Um dos pontos altos da direção de Edwards, que pode até ser visto como baixo para muitos, é a construção e o cuidado para nunca revelar tudo de uma vez. Os monstros apresentam embates de apenas alguns segundos, antes que a luta final aconteça. Talvez por conta do baixo orçamento (lembrando que as criaturas foram produzidas em computação gráfica que, apesar de popular, é relativamente cara), o filme evitou embates diretos que durem muito, salvando tudo até o final, mas a direção de Edwards também teve muita influência nesse aspecto. Por um lado, é interessante porque o filme se mantém cuidadoso e quem assiste fica na expectativa (que é atendida ao final). Por outro lado, isso pode deixar o filme com um ritmo relativamente lento, e quem não tiver paciência, logo vai se desinteressar ou, ao menos, até os monstros brigarem de novo.

Os visuais do filme são impecáveis. Nota-se a quantidade de esforço feita nas feras, e é tudo muito bonito de se ver. Isso somado com ângulos muito bem imaginados de câmera, resulta numa experiência incrível. Os monstros parecem gigantes e destruidores, do jeito que deveria ser.

A trilha sonora também chama atenção. A composição de Alexandre Desplat captura a grandeza, com som de trombetas e outros instrumentos de som grave. Também tentando explicitar a origem japonesa do gênero, e do monstro, vários ritmos típicos nipônicos podem ser ouvidos, somando ao charme e, mais uma vez, à dedicação da equipe às criaturas.

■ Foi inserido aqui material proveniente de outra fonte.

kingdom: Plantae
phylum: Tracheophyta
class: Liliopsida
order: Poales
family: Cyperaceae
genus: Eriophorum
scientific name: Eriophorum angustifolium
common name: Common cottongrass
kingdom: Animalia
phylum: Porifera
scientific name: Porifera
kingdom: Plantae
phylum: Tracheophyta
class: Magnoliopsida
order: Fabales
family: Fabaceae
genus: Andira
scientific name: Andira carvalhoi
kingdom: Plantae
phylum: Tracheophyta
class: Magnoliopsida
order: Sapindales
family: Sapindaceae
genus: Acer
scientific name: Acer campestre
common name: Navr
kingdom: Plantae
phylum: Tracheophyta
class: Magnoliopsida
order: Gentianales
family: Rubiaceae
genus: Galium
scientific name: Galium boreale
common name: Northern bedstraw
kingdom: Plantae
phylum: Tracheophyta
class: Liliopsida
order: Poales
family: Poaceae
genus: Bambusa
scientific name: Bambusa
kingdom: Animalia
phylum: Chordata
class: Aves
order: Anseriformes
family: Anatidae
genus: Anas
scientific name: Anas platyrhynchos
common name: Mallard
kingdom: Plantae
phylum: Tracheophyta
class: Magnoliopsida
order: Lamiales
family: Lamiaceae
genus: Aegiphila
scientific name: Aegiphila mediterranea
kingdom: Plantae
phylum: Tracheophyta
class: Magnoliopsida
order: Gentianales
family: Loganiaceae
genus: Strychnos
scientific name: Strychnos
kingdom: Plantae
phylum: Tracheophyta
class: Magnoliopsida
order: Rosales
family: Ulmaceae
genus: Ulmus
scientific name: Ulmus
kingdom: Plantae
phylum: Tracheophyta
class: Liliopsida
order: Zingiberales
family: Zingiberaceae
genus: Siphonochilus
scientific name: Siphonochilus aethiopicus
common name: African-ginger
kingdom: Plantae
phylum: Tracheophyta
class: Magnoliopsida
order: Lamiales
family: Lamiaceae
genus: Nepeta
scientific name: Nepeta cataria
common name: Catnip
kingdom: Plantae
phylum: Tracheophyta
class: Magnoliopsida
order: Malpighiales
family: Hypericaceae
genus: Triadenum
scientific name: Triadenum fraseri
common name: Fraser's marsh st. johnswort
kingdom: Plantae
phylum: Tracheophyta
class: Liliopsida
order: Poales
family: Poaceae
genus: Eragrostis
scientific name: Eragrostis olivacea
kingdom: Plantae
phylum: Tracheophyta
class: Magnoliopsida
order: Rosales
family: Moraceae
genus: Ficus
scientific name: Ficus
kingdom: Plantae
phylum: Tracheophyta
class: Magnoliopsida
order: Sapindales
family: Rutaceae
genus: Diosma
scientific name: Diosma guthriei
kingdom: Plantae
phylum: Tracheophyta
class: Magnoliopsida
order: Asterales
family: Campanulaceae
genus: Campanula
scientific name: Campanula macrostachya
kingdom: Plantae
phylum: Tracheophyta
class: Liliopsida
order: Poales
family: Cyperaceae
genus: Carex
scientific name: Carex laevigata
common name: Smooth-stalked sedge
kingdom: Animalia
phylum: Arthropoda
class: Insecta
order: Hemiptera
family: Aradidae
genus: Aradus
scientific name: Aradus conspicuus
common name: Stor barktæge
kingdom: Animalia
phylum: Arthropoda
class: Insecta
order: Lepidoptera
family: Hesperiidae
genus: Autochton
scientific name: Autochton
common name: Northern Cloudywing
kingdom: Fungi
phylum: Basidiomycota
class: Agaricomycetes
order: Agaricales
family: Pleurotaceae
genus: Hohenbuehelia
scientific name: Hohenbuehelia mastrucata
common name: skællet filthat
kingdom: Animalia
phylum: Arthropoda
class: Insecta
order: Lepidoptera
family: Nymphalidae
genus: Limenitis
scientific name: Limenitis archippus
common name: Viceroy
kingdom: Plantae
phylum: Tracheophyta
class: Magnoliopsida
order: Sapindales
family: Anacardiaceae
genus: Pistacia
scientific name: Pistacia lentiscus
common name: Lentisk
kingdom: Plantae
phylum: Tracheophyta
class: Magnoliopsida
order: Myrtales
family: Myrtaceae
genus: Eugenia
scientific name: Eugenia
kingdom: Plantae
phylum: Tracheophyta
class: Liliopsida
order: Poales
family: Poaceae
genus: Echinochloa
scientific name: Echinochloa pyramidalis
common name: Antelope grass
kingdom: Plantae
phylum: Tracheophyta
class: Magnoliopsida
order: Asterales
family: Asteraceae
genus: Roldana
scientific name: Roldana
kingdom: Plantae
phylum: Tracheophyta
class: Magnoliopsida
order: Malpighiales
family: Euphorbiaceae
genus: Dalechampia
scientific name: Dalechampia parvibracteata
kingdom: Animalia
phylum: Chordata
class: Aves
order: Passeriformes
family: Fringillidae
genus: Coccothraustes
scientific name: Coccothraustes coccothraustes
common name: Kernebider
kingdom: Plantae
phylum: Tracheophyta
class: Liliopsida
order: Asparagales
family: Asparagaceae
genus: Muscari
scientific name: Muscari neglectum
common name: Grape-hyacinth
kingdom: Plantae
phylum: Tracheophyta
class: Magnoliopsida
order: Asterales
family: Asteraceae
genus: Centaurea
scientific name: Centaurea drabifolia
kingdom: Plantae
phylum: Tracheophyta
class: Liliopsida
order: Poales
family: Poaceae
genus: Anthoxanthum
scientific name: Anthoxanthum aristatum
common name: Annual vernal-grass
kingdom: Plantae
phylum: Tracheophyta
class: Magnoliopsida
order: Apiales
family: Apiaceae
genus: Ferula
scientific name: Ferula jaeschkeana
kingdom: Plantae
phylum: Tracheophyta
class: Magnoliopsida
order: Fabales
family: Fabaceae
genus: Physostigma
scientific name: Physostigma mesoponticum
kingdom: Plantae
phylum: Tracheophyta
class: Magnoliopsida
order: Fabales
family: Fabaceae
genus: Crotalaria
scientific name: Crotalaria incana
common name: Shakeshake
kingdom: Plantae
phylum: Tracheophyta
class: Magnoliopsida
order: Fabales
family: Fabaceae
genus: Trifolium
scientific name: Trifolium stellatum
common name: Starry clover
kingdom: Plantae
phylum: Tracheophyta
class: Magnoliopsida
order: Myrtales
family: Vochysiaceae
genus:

Os personagens humanos do filme também merecem relativo destaque. Apesar de sua trama não ser merecedora de nenhum prêmio da academia, ela tem o direito de ser chamada de melhor trama em um filme de Godzilla. Não só por conta da atuação (até um pouco tímida), como também do roteiro em geral. Nota-se que existiu, de fato, uma tentativa de deixá-la agradável.


Godzilla marca o retorno do monstro aos cinemas e, dessa vez, parece que não serão apenas os japoneses a verem-no nas telonas. Toda a construção de situações feitas por Edwards auxiliam no desfecho, deixando-o mais impressionante e agradável. Só seria melhor se ele permitisse que os monstros brigassem por mais tempo.
Com a confirmação e produção de uma sequência para 2018, não temo em dizer que a franquia está em boas mãos no Ocidente, e que estou esperando ansiosamente o retorno do Rei.
Mais uma vez, afirmo que não costumo comprar DVD's (um hábito que pretendo mudar no futuro). A grande razão para ter ido atrás e comprado a versão em vídeo do filme é para mostrar meu respeito e admiração aos produtores, por terem trazido de volta um nome tão grande de maneira tão séria e espetacular, cortando um pouco a relação com galhofas que a franquia tinha.
Apesar de a sequência ainda demorar 4 anos para finalmente surgir, eu acredito que precisarei de mais tempo para enjoar da obra de 2014.

O rei finalmente retornou de seu hiato, e, assim como saiu, retornou fazendo muito barulho.